DUP figure William Irwin said that he remains unconvinced of the merits of EU membership after the National Farmers’ Union (NFU) publicly announced its stance on Monday.

The NFU’s position closely mimics that taken by the Ulster Farmers’ Union (UFU) in late February.

At that time, the UFU stated that it will not campaign either way or advise its members how to vote.

However, it added that “no compelling argument has been made that agriculture would be better off outside the EU”.

The NFU, which represents farmers across England and Wales, said it would not actively campaign or tell its 55,000 members how to vote.

But a resolution passed by its governing council said that “on the balance of existing evidence available to us at present, the interests of farmers are best served by our continuing membership of the European Union”.

The UFU, which has about 12,000 members, said its position has not changed as a result of its larger counterpart’s stance.

The DUP is strongly in favour of leaving the EU and Mr Irwin, who runs a farm with 300 cows alongside his son near Richhill, Co Armagh, said: “The difficulty you have for some people is a fear of change.
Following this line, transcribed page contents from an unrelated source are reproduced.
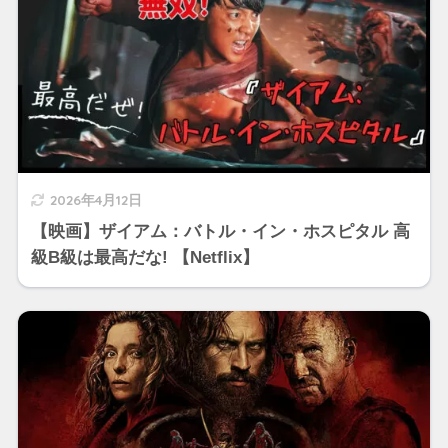
2026年4月12日
【映画】ザイアム：バトル・イン・ホスピタル 高
級B級は最高だな! 【Netflix】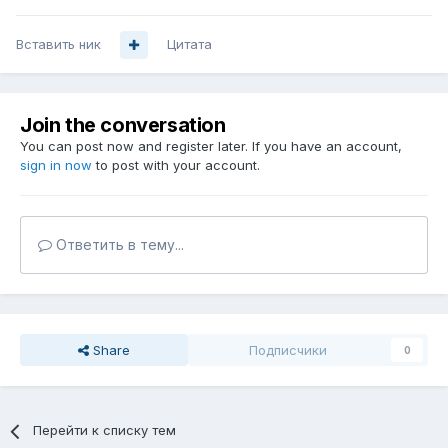
Вставить ник
Цитата
Join the conversation
You can post now and register later. If you have an account,
sign in now
to post with your account.
Ответить в тему...
Share
Подписчики
0
Перейти к списку тем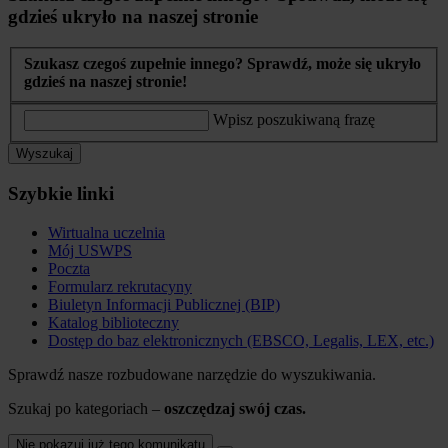
gdzieś ukryło na naszej stronie
Szukasz czegoś zupełnie innego? Sprawdź, może się ukryło
gdzieś na naszej stronie!
Wpisz poszukiwaną frazę
Wyszukaj
Szybkie linki
Wirtualna uczelnia
Mój USWPS
Poczta
Formularz rekrutacyny
Biuletyn Informacji Publicznej (BIP)
Katalog biblioteczny
Dostęp do baz elektronicznych (EBSCO, Legalis, LEX, etc.)
Sprawdź nasze rozbudowane narzędzie do wyszukiwania.
Szukaj po kategoriach –
oszczędzaj swój czas.
Nie pokazuj już tego komunikatu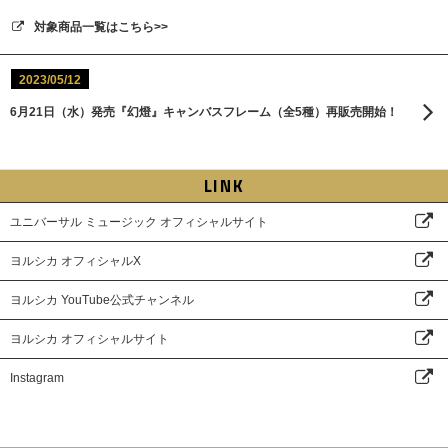
対象商品一覧はこちら>>
2023/05/12
6月21日（水）発売『幻燈』キャンバスフレーム（全5種）再販売開始！
LINK
ユニバーサル ミュージック オフィシャルサイト
ヨルシカ オフィシャルX
ヨルシカ YouTube公式チャンネル
ヨルシカ オフィシャルサイト
Instagram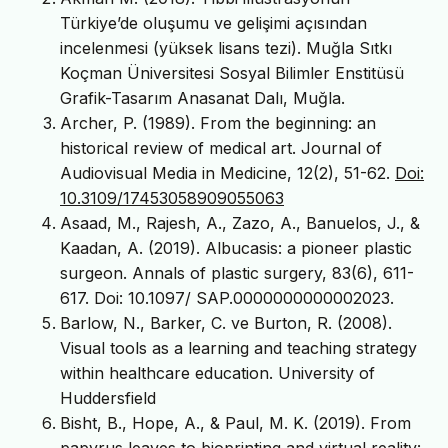
Türkiye’de oluşumu ve gelişimi açısından
incelenmesi (yüksek lisans tezi). Muğla Sıtkı
Koçman Üniversitesi Sosyal Bilimler Enstitüsü
Grafik-Tasarım Anasanat Dalı, Muğla.
Archer, P. (1989). From the beginning: an
historical review of medical art. Journal of
Audiovisual Media in Medicine, 12(2), 51-62.
Doi:
10.3109/17453058909055063
Asaad, M., Rajesh, A., Zazo, A., Banuelos, J., &
Kaadan, A. (2019). Albucasis: a pioneer plastic
surgeon. Annals of plastic surgery, 83(6), 611-
617. Doi: 10.1097/ SAP.0000000000002023.
Barlow, N., Barker, C. ve Burton, R. (2008).
Visual tools as a learning and teaching strategy
within healthcare education. University of
Huddersfield
Bisht, B., Hope, A., & Paul, M. K. (2019). From
papyrus leaves to bioprinting and virtual reality: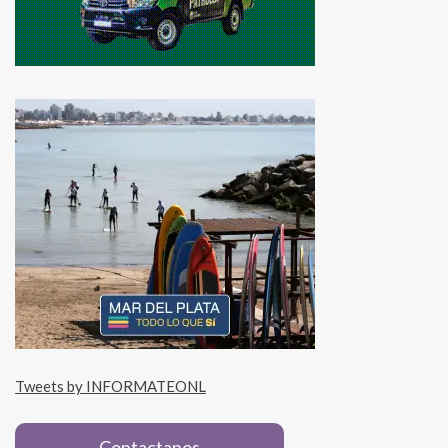
Tweets by INFORMATEONL
Contactanos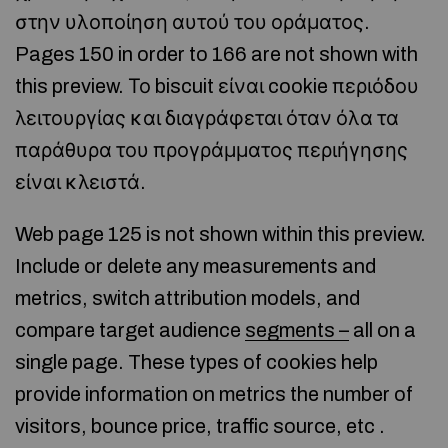
στην υλοποίηση αυτού του οράματος.
Pages 150 in order to 166 are not shown with
this preview. Το biscuit είναι cookie περιόδου
λειτουργίας και διαγράφεται όταν όλα τα
παράθυρα του προγράμματος περιήγησης
είναι κλειστά.
Web page 125 is not shown within this preview.
Include or delete any measurements and
metrics, switch attribution models, and
compare target audience
segments –
all on a
single page. These types of cookies help
provide information on metrics the number of
visitors, bounce price, traffic source, etc .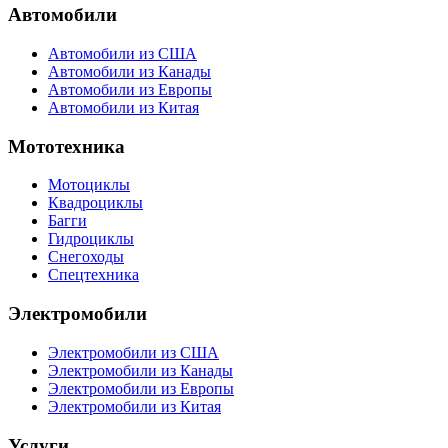
Автомобили
Автомобили из США
Автомобили из Канады
Автомобили из Европы
Автомобили из Китая
Мототехника
Мотоциклы
Квадроциклы
Багги
Гидроциклы
Снегоходы
Спецтехника
Электромобили
Электромобили из США
Электромобили из Канады
Электромобили из Европы
Электромобили из Китая
Услуги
There is a certain amount that’s unknown, and that I suppose makes some farmers fearful.”

However, he added: “I don’t think things could be any worse. I still think that Britain and Northern Ireland are much better out.

When it comes to the NFU’s stance, he said: “I’m disappointed. I do believe farmers will make their own minds up. I don’t think the union will be the deciding factor.

“I think farmers will look at how well they feel they’re doing in Europe. I believe that [with] the prices we’re seeing for produce at the moment, there’s no encouragement for farmers to stay in Europe.”

In addition on Monday, an analysis by the Treasury – launched by pro-EU chancellor George Osborne – determined that leaving the EU could mean £36bn less to spend on public services.

The chancellor warned that British families would pay a “heavy economic price” if the country votes to break from Brussels on June 23, with the UK left permanently poorer.

The 200-page analysis produced by officials in Mr Osborne’s department was mocked by Brexit campaigners and branded “dodgy”, but the Chancellor insisted it was “serious and sober”.

Mr Osborne said: “You can’t name a single ally of Britain, a single major trading partner of Britain, a single credible international financial organisation, which is saying it would be a good idea for Britain to leave the EU.”

In an apparent swipe at pro-Brexit London mayor Mr Johnson – who famously said that his policy on cake was “pro-having it and pro-eating it” – the Chancellor said: “What I don’t think you can claim is that somehow Britain can have its cake and eat it, that we would have all the benefits of EU membership without the costs and obligations. That is not credible.

“Indeed, the most prominent campaigners for us leaving the EU do admit there would be an economic shock and that jobs would be put at risk.”

Brexit-backing former chancellor Lord Lamont of Lerwick dismissed the report’s projections.

“They say economists put a decimal point in their forecasts to show that they have a sense of humour,” he said. “The Chancellor has endorsed a forecast which looks 14 years ahead and predicts a fall in GDP of less than 0.5 per cent a year - well within the margin of error. Few forecasts are right for 14 months, let alone 14 years. Such precision is spurious, and entirely unbelievable.”

Pro-Brexit minister Andrea Leadsom, who had served in the Treasury under Mr Osborne, claimed the document was “extraordinarily biased” because it failed to consider the impact of continued high migration.

“A much fairer way to present this argument would be to also look at the impact if we remain in on further migration, further pressure on public services, the impact on security and so on,” she said. “You have got to present a balanced view.”

The Energy Minister mocked the report’s long-term prediction, telling BBC Radio 4’s World at One: “It’s extraordinary to have such an accurate central figure and it implies a clarity of crystal-ball gazing that even I, as a fully paid up witch, couldn’t possibly presume.”

Matthew Elliott, chief executive of the Vote Leave campaign said the report’s figures were “deeply flawed”.